** Übungsaufgaben **
(a) Prüfen Sie, ob die folgenden Aussagen mit der Buchbesprechung übereinstimmen, und belegen Sie jede Antwort (Ja oder Nein) mit den entscheidenden Worten aus der Buchbesprechung. (i) Die Rezepte enthalten Angaben für eine oder für vier Portionen. (ii) Das Buch erfindet den Brei neu. (iii) Hirsebrei wird im Buch nur in einer einzigen Variante vorgestellt.
(b) Geben Sie den Abschnitt der Buchbesprechung wörtlich wieder, beginnend mit „Ob Frühstück, Herzhaft“ und fortlaufend bis einschließlich „äußerst anregend finde.“.

** Vorliegender Text **

§

Das Kochbuch „Zeit für Porridge“ zeigt die leidenschaftliche Beziehung der Autorin Hedvig Billengren Lindenbaum zum Haferbrei oder anderen alternativen Breigerichten. Ihr Buch beginnt mit geeigneten Getreidearten und deren Kochweisen mit einfachen Grundrezepten, wie Haferbrei, Milchreis, Polenta usw.
Auf diese Grundrezepte wird dann aufgestockt, mit Variationen von Früchten, Crumble, oder auch deftigen Beilagen. Das Buch ist ein kreatives und inspirierendes Potpourri um sich mehr mit Breigerichten zu befassen.
Ob Frühstück, Herzhaft oder Süßes, es gibt Breie und Porridge in jedmöglicher Form zu entdecken. Die Rezepte selbst sind gut erklärt, was Zubereitung und Zutaten anbelangt. Dabei gibt es Angaben für eine Portion oder auch vier Portionen. Ansprechende Fotos und Bilder sorgen für eine schöne Optik, bestmögliche visuelle Auswahl und als Vorschlag zum optimalen Anrichten. Bilder helfen mir immer sehr bei der Auswahl, ein Kochbuch ohne gute optische Illustration inspiriert wenig.

Mein Fazit:
Der Weg ins Schlaraffenland führt ja bekanntlich durch den Hirsebrei, auch diesem begegnen wir hier in mehreren Varianten. Es wird hier im Buch zwar der Brei nicht neu erfunden, aber es bieten sich zahlreiche Möglichkeiten an Zubereitung und Modifikationen was ich äußerst anregend finde.

§

** Gegebene Daten **
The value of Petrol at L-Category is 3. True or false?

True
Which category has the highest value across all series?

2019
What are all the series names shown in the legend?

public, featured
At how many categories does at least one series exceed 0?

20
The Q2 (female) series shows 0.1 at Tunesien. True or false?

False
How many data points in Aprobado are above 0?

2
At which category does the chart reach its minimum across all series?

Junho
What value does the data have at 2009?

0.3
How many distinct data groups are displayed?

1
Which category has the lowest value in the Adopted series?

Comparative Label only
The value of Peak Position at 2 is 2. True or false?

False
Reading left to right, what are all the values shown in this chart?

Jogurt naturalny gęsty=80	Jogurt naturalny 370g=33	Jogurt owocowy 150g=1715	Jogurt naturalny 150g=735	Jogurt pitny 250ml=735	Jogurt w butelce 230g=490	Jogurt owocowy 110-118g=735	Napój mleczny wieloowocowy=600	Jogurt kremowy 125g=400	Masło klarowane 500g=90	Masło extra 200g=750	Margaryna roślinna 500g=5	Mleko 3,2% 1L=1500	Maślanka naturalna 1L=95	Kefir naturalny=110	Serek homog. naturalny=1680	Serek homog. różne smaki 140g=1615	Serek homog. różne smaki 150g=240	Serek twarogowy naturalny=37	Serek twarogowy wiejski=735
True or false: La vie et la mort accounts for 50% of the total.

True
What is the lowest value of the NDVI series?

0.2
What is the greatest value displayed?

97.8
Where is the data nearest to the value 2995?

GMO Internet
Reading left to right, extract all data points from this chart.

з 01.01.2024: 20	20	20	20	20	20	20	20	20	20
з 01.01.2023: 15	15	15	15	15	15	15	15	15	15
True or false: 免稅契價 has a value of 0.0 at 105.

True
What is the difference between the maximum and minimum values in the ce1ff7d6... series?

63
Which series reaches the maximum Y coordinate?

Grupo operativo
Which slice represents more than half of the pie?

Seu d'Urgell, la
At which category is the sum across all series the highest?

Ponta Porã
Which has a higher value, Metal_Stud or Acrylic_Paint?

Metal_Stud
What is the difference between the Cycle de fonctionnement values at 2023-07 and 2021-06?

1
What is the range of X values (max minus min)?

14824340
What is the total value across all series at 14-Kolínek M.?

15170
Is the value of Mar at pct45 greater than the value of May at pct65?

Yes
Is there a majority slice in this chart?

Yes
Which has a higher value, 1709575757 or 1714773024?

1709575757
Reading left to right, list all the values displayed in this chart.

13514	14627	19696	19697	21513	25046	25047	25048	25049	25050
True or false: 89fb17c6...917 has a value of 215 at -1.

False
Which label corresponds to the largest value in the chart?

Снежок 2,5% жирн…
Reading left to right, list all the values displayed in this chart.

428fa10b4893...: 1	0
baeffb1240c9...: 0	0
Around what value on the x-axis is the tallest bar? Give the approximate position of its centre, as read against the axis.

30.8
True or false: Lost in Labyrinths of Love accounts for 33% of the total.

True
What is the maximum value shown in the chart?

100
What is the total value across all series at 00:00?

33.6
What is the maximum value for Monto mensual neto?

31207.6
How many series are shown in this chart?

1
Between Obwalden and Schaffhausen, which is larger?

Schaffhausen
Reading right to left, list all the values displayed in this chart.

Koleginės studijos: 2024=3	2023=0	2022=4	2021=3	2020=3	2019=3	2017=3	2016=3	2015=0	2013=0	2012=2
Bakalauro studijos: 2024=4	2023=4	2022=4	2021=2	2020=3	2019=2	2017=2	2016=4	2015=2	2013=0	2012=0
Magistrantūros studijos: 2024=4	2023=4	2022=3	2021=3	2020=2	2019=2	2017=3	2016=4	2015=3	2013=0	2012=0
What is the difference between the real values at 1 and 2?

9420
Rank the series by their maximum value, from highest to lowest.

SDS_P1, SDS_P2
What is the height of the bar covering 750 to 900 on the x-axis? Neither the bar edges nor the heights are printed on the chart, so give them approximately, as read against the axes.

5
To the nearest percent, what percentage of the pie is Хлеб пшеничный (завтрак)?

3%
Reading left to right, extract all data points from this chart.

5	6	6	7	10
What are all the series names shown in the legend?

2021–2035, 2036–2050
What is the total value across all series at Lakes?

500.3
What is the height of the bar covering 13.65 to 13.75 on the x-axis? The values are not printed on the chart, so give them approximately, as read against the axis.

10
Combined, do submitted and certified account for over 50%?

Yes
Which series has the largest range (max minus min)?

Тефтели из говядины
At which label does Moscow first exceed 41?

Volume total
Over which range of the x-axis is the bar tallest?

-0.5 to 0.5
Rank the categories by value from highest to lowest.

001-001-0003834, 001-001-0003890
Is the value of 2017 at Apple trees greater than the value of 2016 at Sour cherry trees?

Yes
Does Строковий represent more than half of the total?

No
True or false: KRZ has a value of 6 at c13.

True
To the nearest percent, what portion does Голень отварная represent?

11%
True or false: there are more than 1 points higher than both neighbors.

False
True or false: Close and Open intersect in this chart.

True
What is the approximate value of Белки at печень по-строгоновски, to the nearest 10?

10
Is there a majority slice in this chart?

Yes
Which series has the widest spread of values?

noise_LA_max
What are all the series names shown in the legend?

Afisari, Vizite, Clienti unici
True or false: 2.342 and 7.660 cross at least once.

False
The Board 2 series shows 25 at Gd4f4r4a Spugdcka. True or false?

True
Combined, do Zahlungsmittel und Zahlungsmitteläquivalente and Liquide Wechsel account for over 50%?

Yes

§

** Lösungen **
(a)
(i) Ja: „Dabei gibt es Angaben für eine Portion oder auch vier Portionen.“
(ii) Nein: „Es wird hier im Buch zwar der Brei nicht neu erfunden“
(iii) Nein: „auch diesem begegnen wir hier in mehreren Varianten“

(b)
Ob Frühstück, Herzhaft oder Süßes, es gibt Breie und Porridge in jedmöglicher Form zu entdecken. Die Rezepte selbst sind gut erklärt, was Zubereitung und Zutaten anbelangt. Dabei gibt es Angaben für eine Portion oder auch vier Portionen. Ansprechende Fotos und Bilder sorgen für eine schöne Optik, bestmögliche visuelle Auswahl und als Vorschlag zum optimalen Anrichten. Bilder helfen mir immer sehr bei der Auswahl, ein Kochbuch ohne gute optische Illustration inspiriert wenig.

Mein Fazit:
Der Weg ins Schlaraffenland führt ja bekanntlich durch den Hirsebrei, auch diesem begegnen wir hier in mehreren Varianten. Es wird hier im Buch zwar der Brei nicht neu erfunden, aber es bieten sich zahlreiche Möglichkeiten an Zubereitung und Modifikationen was ich äußerst anregend finde.